And that means the world will need a lot more oil and gas in the years to come.

To meet that demand, Chevron is in the midst of an enormous cycle of investment aimed at extracting oil and gas from wherever it hides in the earth’s crust.

Chevron, based in San Ramon, Calif., is the second largest investor-owned oil and gas company in the world, and the third largest American company of any type as measured by revenue and profit. The last year, Chevron has earned $24 billion on revenue of $231 billion.

Every day, the company produces the equivalent of 2.7 million barrels of oil and gas, mostly outside the U.S.

This year Chevron will invest $33 billion — more than it ever has — to drill wells, erect platforms, build refineries and scan for undiscovered deposits of oil and gas. Among its biggest projects: A natural-gas operation in Australia that will ultimately cost Chevron and its partners $65 billion to build. Also planned are three deep-water drilling and production projects in the Gulf of Mexico that will cost $16 billion.

Watson, a 55-year-old California native and Chevron lifer, joined the company in 1980 as a financial analyst. Before becoming CEO in 2010 he was vice chairman in charge of strategic planning, business development and mergers and acquisitions. He also ran the company’s international exploration and production business, led the company’s integration with Texaco and was CFO.

Watson has helped shape Chevron into the best-performing major oil company in the world by several financial benchmarks, including the profit it makes for each barrel of oil it sells.

In an interview, Watson discussed world energy dynamics, U.S. energy policy, hydraulic fracturing and working abroad. Below are excerpts, edited for length and clarity.

Q: What do you think is the biggest misunderstanding about your company or your industry?

A: Just how much we invest in the business and the risks that we take to deliver the oil and gas that we all expect every day. We literally go to the ends of the earth to bring this energy to consumers.

Q: Can the industry continue to produce oil and gas at a price that can keep the world economy growing?

A: I think so. We want to produce at a price our customers can afford, and I think there’s ample resource to do that for the foreseeable future.

Q: Energy companies complain that the U.S. is over-regulated, but at the same time they are expanding here and cite its many advantages. Which is it? Is the U.S. a terrible place to do business, or is it terrific?

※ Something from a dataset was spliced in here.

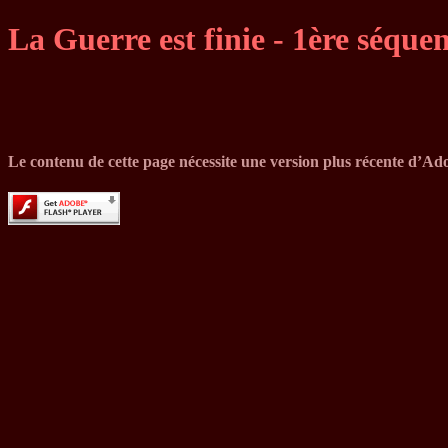
La Guerre est finie - 1ère séque
Le contenu de cette page nécessite une version plus récente d’Ad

A: On balance it’s a good place to do business. We always have to be aware of what other governments are doing, and we have to be sure that we stay competitive. When I met with the president with some of my colleagues a couple weeks ago, that was the first thing that people talked about. It wasn’t about taxes per se, it was about staying competitive.

Q: People on all sides of the energy debate have long complained about the lack of a comprehensive energy policy in the U.S. What would it look like to you?

A: Historically the United States has had a wonderful energy policy. We’re blessed with a diversity of resources. We have oil. We have gas. We have coal. We have nuclear. And renewables. And as a result, one of our biggest competitive advantages has been affordable energy. You need a strong economy and you need affordable energy to fuel that economy.

Q: Do fossil-fuel producers bear the responsibility for curbing greenhouse gas emissions?

A: We have the responsibility to deliver our energy in an environmentally sound fashion. The greatest advancements in living standards in recorded history have taken place in the modern hydrocarbon era.

I don’t think that’s coincidental. Our leaders have to make a decision. Do they want that to continue or do they have a better solution for us? So it’s not my call.

Q: When it’s time to address the carbon issue, how should we do it?

A: It’s very difficult for the United States to go it alone. Watch what (other) governments do. Governments around the world are making the choice that the benefits of lifting people out of squalor are very important. And affordable energy is the way to get there. And that currently comes through oil, gas and coal.

Q: Will fracking be curtailed in this country?

A: I see very little obstacle to it, notwithstanding all the rhetoric. Now it’s being done in some different areas. People aren’t used to it, and there have been legitimate concerns expressed, like truck traffic at a simple level, but also concerns about water supplies. They’re understandable anxieties. And so we have to work through those with the governments. I think in due course we’ll do that because they’ll see the advantages to it.

Q: Will natural gas become a bigger part of the energy mix?

A: Natural gas will displace coal in power generation. Getting natural gas into the transportation fleet is harder. It works best for vehicles that work from centralized fueling facilities like trucking fleets or buses and cabs. That is happening. Before it can make big inroads beyond that, infrastructure is going to need to be developed. It will take some time.

Q: A recent factory fire in Bangladesh killed more a hundred people. What is the responsibility of a company like yours when you go into a developing area?

A: We have global standards for how we operate. We use local labor in almost all cases and we spend an enormous amount of time training people.